Segment Start: DATA RECORDS
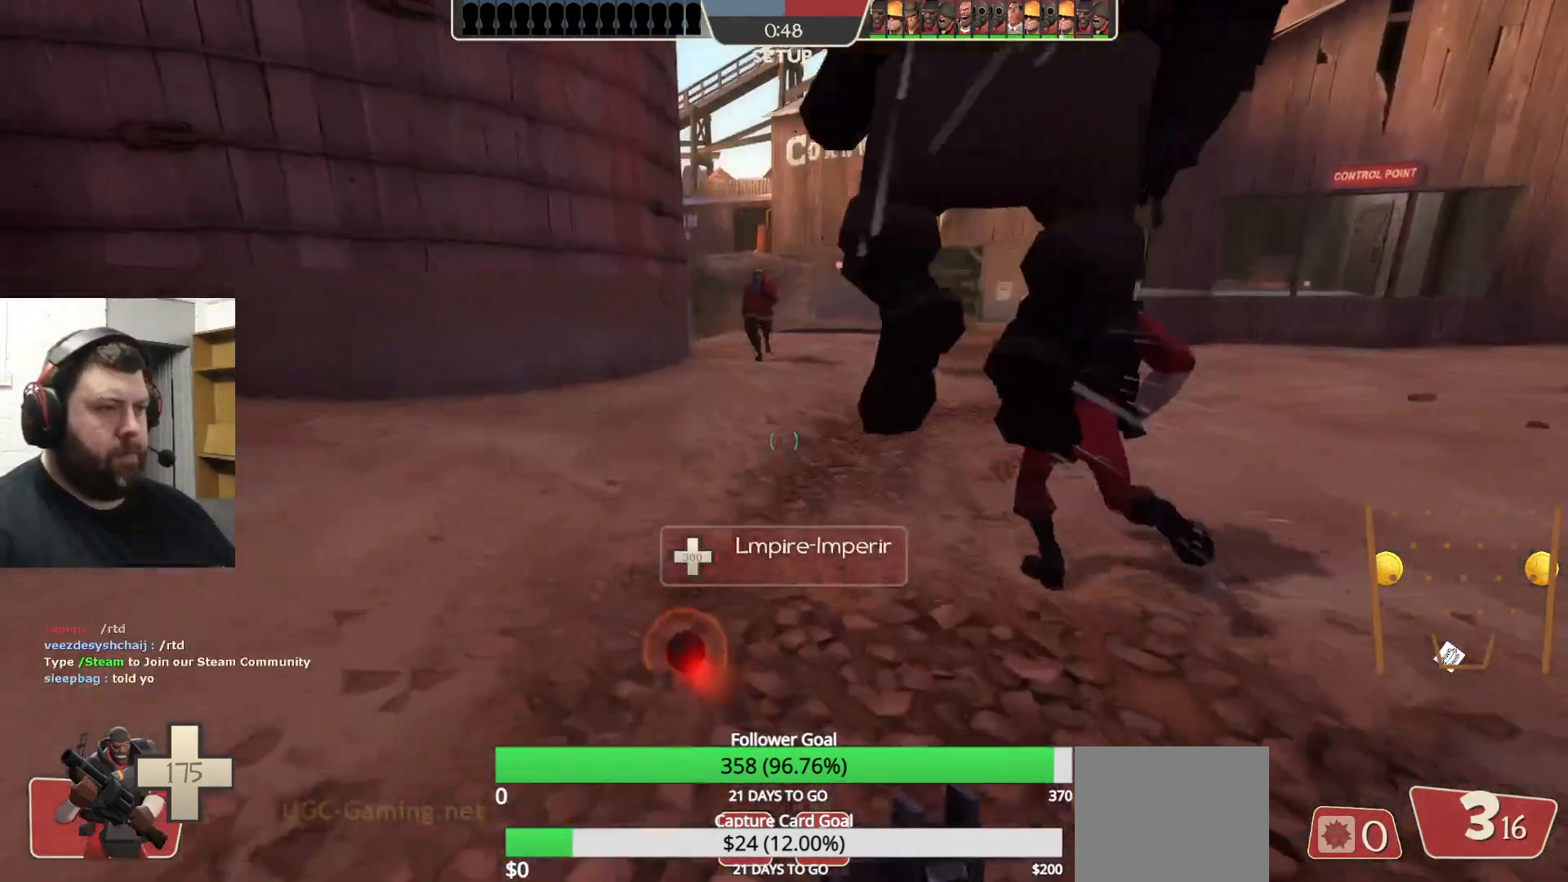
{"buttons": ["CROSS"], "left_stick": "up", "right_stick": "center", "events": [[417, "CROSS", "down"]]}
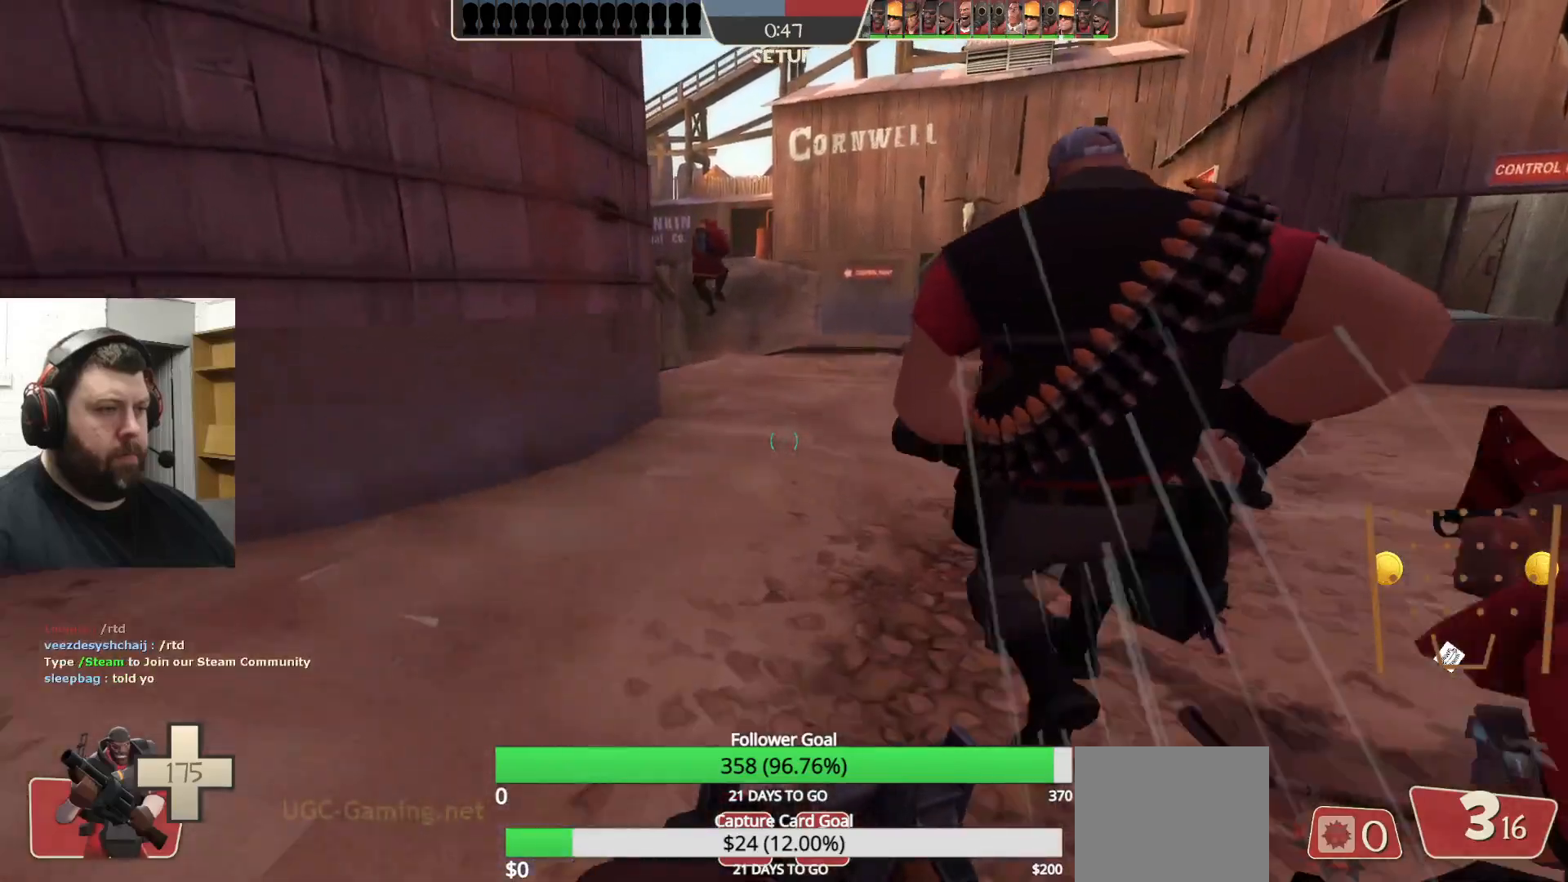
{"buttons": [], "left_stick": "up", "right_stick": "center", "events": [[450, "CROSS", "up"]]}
Segment End: DATA RECORDS
Segment Start: DATA RECORDS
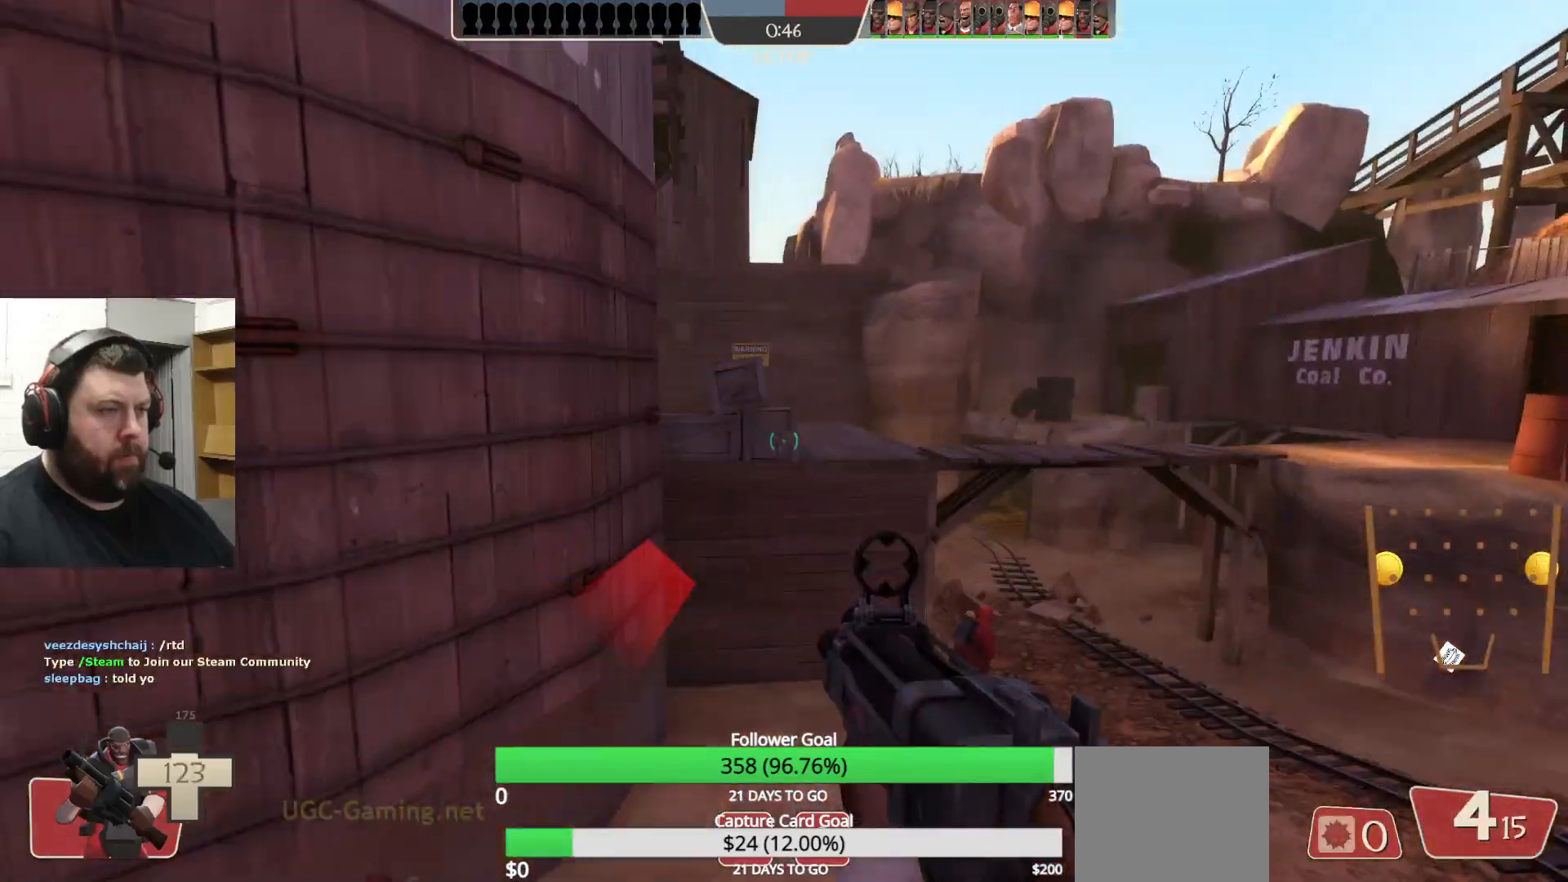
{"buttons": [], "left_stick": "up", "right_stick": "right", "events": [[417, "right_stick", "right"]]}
Segment End: DATA RECORDS
[INSTRUCTIONS FOR THE TASK] Please count the lines above containing "center"; number only.

[ANSWER FOR THIS EXERCISE] 2